Some on its policy-making governing council feel
that Athens’ exit from a programme — notwithstanding its 11th-hour request for
an extension and third bailout — leaves the ECB with little choice but to take
actions that would, in effect, cut the Bank of Greece’s emergency support to
Greek lenders.
Some
eurozone officials fear that the position at Greece’s biggest lenders is so
tight the ECB could be in danger of pushing some weaker banks over the edge if
tougher haircuts are imposed.
Recall that in mid-June, Greek banks were said to have had as much as €32
billion in ELA eligible collateral that served as a buffer going forward. Since
then, the ELA cap has been lifted by around €5 billion, meaning that a generous
estimate (and we say "generous" because according to JPM, Greek banks
ran out of ELA collateral weeks ago) puts the buffer at a little more than €25
billion.
As the haircut rises, that buffer
disappears and once the discount applied to the collateral reaches a certain
level, an implied depositor haircut materializes. Why? Because by simple
balance sheet rules, assets must match liabilities (leaving a token €0.01 for
shareholder equity) and once the haircuts eat through the collateral buffer,
the implied value of Greece's pledged assets (currently at around €125 billion)

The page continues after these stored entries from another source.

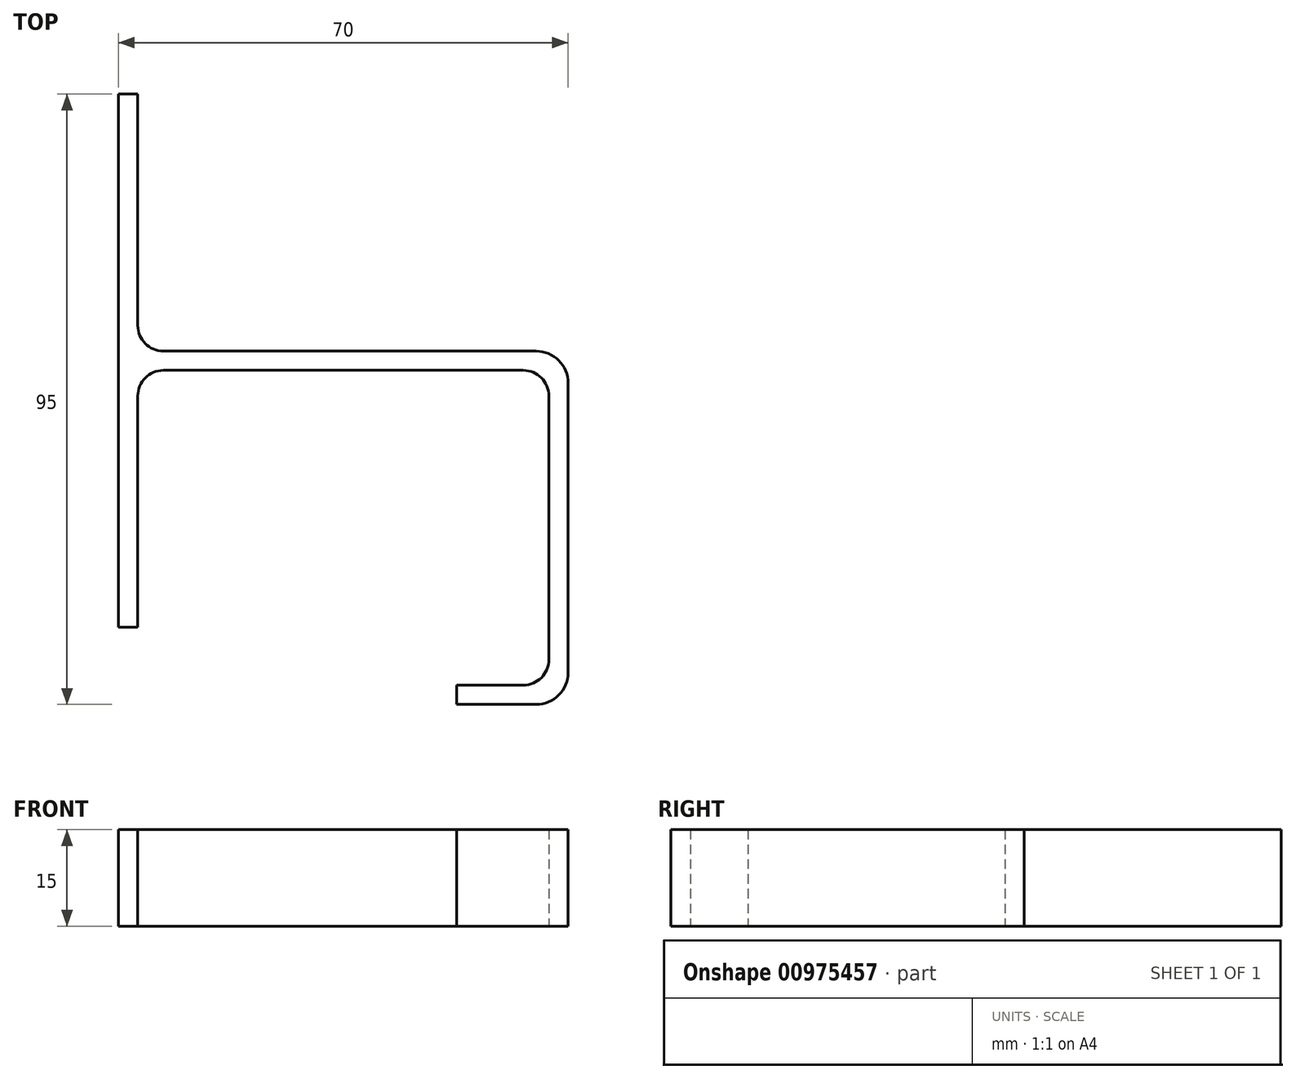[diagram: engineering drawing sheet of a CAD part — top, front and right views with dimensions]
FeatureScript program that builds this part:
annotation { "Feature Type Name" : "Feature", "Feature Type Description" : "" }
export const myFeature = defineFeature(function(context is Context, id is Id, definition is map)
    precondition{}
    {
        {
            var Q0;
            Q0=qCreatedBy(makeId("Top.planeOp"),FACE);
            var sketch = newSketch(context, id + "F0", { "sketchPlane" : qUnion([Q0])});
            skLineSegment(sketch, "E0", {"start": v(0, -43) * mm, "end": v(3, -43) * mm});
            skLineSegment(sketch, "E1", {"start": v(70, -5) * mm, "end": v(70, -50) * mm});
            skLineSegment(sketch, "E2", {"start": v(65, -55) * mm, "end": v(52.67, -55) * mm});
            skLineSegment(sketch, "E3", {"start": v(52.67, -55) * mm, "end": v(52.67, -52) * mm});
            skLineSegment(sketch, "E4", {"start": v(52.67, -52) * mm, "end": v(63, -52) * mm});
            skLineSegment(sketch, "E5", {"start": v(67, -48) * mm, "end": v(67, -7) * mm});
            skLineSegment(sketch, "E6", {"start": v(63, -3) * mm, "end": v(7, -3) * mm});
            skLineSegment(sketch, "E7", {"start": v(3, -7) * mm, "end": v(3, -43) * mm});
            skPoint(sketch, "E8.visualSharp", {"position": v(70, -55) * mm});
            skLineSegment(sketch, "E8.filletArc", {"start": v(70, -55) * mm, "end": v(70, -55) * mm});
            skPoint(sketch, "E9.visualSharp", {"position": v(67, -3) * mm});
            skLineSegment(sketch, "E9.filletArc", {"start": v(67, -3) * mm, "end": v(67, -3) * mm});
            skPoint(sketch, "E10.visualSharp", {"position": v(70, 0) * mm});
            skLineSegment(sketch, "E10.filletArc", {"start": v(70, 0) * mm, "end": v(70, 0) * mm});
            skPoint(sketch, "E11.visualSharp", {"position": v(67, -52) * mm});
            skArc(sketch, "E11.filletArc", {"start": v(63, -52) * mm, "mid": v(65.83, -50.83) * mm, "end": v(67, -48) * mm});
            skArc(sketch, "E12.filletArc", {"start": v(67, -7) * mm, "mid": v(65.83, -4.17) * mm, "end": v(63, -3) * mm});
            skArc(sketch, "E13.filletArc", {"start": v(65, -55) * mm, "mid": v(68.54, -53.54) * mm, "end": v(70, -50) * mm});
            skArc(sketch, "E14.filletArc", {"start": v(70, -5) * mm, "mid": v(68.54, -1.46) * mm, "end": v(65, 0) * mm});
            skLineSegment(sketch, "E15", {"start": v(65, 0) * mm, "end": v(7, 0) * mm});
            skLineSegment(sketch, "E16", {"start": v(3, 4) * mm, "end": v(3, 40) * mm});
            skLineSegment(sketch, "E17", {"start": v(0, -43) * mm, "end": v(0, 40) * mm});
            skLineSegment(sketch, "E18", {"start": v(0, 40) * mm, "end": v(3, 40) * mm});
            skPoint(sketch, "E19.visualSharp", {"position": v(3, 0) * mm});
            skArc(sketch, "E19.filletArc", {"start": v(3, 4) * mm, "mid": v(4.17, 1.17) * mm, "end": v(7, 0) * mm});
            skPoint(sketch, "E20.visualSharp", {"position": v(3, -3) * mm});
            skArc(sketch, "E20.filletArc", {"start": v(7, -3) * mm, "mid": v(4.17, -4.17) * mm, "end": v(3, -7) * mm});
            skSolve(sketch);
        }
        {
            var Q0;
            Q0=makeQuery(id+"F0.imprint","IMPRINT",FACE,{"disambiguationData":[TD([[makeQuery(id+"F0.imprint","IMPRINT",EDGE,{"derivedFrom":sQuery(id+"F0.wireOp",EDGE,"E0")}),1.0]])]});
            extrude(context, id + "F1", {"entities" : qUnion([Q0]), "depth" : 15 * mm, "offsetDistance" : 25 * mm});
        }
    });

will quickly fall below the value of Greek banks' unsecured liabilities which
sit at around (but really under) €120 billion as of the date capital controls
were imposed in Greece over the weekend. These liabilities are better known as "deposits."

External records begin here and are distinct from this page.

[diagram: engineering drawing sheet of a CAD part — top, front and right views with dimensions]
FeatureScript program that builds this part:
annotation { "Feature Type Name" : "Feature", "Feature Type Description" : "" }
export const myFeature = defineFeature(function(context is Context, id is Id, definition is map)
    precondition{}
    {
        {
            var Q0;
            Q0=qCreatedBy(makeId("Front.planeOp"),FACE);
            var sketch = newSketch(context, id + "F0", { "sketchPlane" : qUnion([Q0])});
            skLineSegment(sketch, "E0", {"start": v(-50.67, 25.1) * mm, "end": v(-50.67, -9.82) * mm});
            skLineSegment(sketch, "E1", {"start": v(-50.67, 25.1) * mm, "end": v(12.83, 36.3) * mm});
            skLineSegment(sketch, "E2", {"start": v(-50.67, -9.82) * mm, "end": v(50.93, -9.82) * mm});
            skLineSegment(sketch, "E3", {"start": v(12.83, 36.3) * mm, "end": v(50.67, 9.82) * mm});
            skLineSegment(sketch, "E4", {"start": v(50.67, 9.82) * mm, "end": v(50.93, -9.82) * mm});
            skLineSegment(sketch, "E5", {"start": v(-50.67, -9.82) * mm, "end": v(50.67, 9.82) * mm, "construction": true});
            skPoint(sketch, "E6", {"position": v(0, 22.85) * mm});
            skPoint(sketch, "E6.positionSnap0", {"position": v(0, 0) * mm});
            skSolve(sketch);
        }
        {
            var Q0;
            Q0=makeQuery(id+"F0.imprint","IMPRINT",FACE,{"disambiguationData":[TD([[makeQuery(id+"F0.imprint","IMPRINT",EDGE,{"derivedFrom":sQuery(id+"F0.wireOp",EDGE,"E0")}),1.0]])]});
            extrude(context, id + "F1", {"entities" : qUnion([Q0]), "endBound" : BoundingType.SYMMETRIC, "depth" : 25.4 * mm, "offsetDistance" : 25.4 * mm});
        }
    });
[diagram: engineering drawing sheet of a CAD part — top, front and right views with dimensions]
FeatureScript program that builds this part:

At that point, a depositor haircut is
required.
Although the collateral haircuts aren't
public, the face value of pledged collateral is (it can be found on the BoG's
balance sheet) as is the ELA cap, meaning it's possible to estimate the current
haircut and, starting with the assumption that a generous €25 billion buffer
remained as of the ECB's Sunday freeze of the ELA
ceiling at €89 billion, project the implied depositor bail-in for different
collateral haircut assumptions.
Here is the summary sensitivity analysis
indicating what a specific ELA haircut translates to in terms of deposit
haircut.
Another way of showing this dynamic is
presenting the ELA haircut on the X-axis and the corresponding deposit haircut
on the Y-axis once the critical "haircut" threshold of 60% in ELA
haircuts is crossed.
As can be seen raising the haircut to 75%
implies a €33 billion (or 37%) depositor bail-in or "haircut", while
raising the haircut to 90% implies a €67 billion (or 55%) hit.

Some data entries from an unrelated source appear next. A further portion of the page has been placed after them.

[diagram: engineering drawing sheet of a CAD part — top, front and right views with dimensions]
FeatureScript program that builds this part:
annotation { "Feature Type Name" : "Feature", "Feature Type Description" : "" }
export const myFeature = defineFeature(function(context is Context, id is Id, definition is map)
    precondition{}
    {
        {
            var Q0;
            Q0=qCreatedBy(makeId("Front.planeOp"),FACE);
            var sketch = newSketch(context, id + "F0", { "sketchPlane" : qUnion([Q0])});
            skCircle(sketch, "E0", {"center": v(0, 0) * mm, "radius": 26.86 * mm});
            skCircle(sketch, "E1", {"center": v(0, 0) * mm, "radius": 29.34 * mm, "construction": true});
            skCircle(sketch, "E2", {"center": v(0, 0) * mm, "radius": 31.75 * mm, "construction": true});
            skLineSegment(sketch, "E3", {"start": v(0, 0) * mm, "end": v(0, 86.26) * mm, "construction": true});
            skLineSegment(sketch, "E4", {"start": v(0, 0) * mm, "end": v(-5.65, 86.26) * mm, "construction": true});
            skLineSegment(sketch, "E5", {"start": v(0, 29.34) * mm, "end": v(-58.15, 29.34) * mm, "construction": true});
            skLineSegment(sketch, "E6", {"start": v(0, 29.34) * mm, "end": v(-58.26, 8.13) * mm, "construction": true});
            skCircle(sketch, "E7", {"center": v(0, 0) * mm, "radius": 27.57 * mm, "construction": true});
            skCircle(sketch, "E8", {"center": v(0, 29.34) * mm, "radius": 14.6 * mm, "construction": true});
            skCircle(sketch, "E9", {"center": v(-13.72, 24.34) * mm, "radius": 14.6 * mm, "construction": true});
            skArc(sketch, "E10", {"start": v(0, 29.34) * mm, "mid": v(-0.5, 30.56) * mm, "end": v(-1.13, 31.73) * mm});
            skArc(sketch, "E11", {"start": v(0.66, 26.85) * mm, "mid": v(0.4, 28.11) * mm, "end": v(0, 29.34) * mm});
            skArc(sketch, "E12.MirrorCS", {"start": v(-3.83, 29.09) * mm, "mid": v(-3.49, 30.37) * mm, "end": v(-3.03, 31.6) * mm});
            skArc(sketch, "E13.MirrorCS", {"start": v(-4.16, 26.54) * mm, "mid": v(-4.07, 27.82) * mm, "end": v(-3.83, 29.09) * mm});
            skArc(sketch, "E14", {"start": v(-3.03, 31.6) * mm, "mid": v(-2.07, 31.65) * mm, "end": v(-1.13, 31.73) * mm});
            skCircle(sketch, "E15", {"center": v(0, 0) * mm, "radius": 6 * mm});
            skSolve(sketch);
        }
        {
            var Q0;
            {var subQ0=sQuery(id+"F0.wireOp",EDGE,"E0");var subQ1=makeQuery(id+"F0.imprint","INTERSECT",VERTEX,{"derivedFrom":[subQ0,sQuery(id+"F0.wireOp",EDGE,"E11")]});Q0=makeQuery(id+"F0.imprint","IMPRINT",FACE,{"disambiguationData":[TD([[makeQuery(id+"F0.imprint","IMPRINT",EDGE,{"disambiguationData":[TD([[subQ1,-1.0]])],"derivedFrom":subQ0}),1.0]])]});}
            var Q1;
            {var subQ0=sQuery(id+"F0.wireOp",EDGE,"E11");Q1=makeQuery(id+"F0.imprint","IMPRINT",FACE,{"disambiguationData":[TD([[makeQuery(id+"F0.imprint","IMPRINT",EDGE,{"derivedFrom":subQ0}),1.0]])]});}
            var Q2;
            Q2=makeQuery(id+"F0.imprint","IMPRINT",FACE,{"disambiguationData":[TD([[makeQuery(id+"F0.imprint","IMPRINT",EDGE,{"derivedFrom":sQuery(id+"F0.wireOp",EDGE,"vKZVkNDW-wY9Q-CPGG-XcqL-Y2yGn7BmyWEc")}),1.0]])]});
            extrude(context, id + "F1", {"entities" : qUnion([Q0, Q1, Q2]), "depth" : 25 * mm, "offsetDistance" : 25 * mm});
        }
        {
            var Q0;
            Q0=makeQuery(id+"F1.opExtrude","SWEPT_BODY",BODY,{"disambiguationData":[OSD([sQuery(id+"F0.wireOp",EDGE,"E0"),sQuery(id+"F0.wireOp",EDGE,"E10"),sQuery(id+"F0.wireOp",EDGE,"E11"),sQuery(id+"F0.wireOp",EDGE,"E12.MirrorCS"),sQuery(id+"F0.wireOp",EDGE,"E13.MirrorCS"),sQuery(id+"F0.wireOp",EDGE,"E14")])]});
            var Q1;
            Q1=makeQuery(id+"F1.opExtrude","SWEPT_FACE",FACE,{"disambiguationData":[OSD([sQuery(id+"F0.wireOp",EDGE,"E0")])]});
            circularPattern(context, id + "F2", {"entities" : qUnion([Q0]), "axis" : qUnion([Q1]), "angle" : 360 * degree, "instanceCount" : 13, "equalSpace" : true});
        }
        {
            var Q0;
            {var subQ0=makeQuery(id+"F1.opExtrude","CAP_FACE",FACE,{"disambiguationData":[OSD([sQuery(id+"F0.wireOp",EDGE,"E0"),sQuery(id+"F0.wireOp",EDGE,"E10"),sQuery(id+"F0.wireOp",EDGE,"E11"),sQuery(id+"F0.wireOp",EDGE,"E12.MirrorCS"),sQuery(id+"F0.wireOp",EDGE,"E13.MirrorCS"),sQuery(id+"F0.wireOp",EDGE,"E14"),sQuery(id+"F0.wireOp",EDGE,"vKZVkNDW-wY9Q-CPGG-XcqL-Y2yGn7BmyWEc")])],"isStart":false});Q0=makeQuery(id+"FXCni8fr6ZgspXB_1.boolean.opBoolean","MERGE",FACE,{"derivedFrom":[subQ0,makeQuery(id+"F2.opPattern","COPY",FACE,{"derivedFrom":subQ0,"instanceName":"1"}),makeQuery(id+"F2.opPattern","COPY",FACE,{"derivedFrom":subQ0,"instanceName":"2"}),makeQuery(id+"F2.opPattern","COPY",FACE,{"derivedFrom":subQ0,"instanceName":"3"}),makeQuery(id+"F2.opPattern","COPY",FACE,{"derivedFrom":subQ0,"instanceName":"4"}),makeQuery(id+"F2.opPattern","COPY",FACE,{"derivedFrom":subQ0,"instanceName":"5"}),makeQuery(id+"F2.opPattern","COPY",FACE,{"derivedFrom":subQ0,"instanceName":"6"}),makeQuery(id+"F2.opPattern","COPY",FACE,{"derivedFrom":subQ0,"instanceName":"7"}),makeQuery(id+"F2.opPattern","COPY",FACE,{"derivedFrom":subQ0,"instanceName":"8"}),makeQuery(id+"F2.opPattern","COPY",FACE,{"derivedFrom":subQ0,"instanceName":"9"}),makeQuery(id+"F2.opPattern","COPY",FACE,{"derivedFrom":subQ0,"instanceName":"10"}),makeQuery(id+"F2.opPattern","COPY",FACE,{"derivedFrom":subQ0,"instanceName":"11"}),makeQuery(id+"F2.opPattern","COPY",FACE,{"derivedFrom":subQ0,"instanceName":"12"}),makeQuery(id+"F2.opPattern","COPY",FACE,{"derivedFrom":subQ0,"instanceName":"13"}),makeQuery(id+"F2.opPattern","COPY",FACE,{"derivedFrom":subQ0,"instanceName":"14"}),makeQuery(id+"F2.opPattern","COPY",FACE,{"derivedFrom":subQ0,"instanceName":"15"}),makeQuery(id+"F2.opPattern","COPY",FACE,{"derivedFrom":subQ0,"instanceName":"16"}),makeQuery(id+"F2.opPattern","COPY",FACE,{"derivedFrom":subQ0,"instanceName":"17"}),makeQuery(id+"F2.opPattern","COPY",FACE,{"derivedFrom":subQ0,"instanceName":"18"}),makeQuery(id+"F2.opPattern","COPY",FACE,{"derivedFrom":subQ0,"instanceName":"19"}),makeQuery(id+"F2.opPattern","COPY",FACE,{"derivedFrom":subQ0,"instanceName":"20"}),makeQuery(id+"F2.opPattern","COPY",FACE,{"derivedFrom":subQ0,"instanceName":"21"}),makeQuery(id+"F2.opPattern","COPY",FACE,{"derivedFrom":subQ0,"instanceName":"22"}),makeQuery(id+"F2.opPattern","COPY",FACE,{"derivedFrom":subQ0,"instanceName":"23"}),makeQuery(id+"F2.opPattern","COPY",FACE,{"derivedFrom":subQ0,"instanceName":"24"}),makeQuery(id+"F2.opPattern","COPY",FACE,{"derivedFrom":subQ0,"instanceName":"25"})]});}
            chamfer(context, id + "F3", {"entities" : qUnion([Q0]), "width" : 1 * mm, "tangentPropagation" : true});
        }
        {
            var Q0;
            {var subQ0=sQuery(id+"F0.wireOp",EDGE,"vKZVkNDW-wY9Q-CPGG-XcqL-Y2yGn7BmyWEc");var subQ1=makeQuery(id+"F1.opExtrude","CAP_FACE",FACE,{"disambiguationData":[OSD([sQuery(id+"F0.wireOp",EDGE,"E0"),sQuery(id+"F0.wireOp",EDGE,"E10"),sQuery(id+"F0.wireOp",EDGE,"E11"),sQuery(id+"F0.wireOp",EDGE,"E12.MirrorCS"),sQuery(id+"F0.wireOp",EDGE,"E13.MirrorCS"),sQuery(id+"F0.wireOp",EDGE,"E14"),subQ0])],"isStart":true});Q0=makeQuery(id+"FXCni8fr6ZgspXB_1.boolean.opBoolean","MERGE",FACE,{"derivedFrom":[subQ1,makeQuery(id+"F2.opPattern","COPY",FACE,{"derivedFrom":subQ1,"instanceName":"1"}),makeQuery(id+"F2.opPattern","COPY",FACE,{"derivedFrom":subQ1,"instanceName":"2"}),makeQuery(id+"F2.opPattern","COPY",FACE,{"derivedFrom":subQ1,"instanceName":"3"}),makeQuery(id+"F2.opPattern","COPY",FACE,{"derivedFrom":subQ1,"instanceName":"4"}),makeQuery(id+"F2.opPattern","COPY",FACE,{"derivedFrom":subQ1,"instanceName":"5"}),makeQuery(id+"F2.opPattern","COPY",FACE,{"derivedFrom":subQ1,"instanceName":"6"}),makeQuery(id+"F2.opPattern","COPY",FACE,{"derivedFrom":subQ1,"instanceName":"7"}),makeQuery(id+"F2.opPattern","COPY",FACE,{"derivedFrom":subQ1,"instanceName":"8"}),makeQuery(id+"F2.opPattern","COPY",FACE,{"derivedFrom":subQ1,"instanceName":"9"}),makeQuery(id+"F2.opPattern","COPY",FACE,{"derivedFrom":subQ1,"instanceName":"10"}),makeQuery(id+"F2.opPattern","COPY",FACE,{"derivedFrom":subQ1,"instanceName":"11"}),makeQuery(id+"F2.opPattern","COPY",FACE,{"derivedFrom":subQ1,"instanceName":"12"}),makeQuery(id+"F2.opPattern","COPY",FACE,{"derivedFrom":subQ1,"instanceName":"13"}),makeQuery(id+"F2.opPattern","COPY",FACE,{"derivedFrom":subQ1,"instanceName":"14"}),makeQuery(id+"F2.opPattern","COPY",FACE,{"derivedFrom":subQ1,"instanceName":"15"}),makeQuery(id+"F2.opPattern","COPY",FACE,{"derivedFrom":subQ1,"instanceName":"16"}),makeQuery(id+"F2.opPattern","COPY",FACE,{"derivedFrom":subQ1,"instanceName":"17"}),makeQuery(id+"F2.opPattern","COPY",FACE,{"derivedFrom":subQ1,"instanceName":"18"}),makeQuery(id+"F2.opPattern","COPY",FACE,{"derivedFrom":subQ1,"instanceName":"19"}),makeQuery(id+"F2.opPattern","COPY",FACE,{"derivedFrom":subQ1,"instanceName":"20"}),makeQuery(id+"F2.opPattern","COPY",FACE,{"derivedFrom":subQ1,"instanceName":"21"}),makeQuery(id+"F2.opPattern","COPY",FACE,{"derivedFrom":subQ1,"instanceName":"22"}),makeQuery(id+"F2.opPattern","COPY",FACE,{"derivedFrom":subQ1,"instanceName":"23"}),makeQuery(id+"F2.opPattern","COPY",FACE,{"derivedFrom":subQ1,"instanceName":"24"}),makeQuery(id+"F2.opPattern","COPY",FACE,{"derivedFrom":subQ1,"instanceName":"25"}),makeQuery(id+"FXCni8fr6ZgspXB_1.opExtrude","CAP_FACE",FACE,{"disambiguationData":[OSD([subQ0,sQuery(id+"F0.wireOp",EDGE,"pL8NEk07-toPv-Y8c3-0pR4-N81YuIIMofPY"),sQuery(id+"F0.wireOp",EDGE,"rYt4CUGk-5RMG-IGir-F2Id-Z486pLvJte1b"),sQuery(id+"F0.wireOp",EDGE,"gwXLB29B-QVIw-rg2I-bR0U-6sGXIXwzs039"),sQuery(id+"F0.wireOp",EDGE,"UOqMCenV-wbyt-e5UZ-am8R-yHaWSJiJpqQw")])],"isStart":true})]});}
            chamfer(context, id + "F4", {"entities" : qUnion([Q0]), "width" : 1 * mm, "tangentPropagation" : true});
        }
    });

Note that the latter scenario looks quite
familiar to what happened in Cyprus, and indeed that's not at all surprising
because if, as Dijsselbloem himself said, Cyrpus is a "template", then the next
step after capital controls is a depositor bail-in.
And while we wish we could have some good
news for the Greek population, this outcome may have been preordained by none
other than Goldman whose Hugh Pill, who on June 28 suggested the following:
The core constituency of the current Greek
government -- pensioners and public employees -- has enjoyed the first claim on
remaining government cash reserves. Only when those cash reserves are exhausted
will that constituency face the direct implications of the liquidity squeeze
the political impasse between Greece and its creditors has created. And only
then will the alignment of domestic political interests within Greece change to
allow a way forward.
And as Goldman's former employee and current
head of the ECB is about to have his way, the pensioners and public employees
will be the first to suffer - first with capital controls and then with ever
increasing haircuts on their deposits.
In other words, in order for the Troika to
finally achieve its goal of either forcing Tsipras to relent or inflicting
enough pain on Syriza's "core constituency of pensioners and public sector
employees" to compel them to drive the PM from office, after capital
controls come the depositor haircuts, first small, then ever greater until
Greece collectively Cries Uncle and begs Europe to take it back while
presenting Merkel with Tsipras and Varoufakis' heads on a proverbial (and
metaphorical, we hope) silver platter.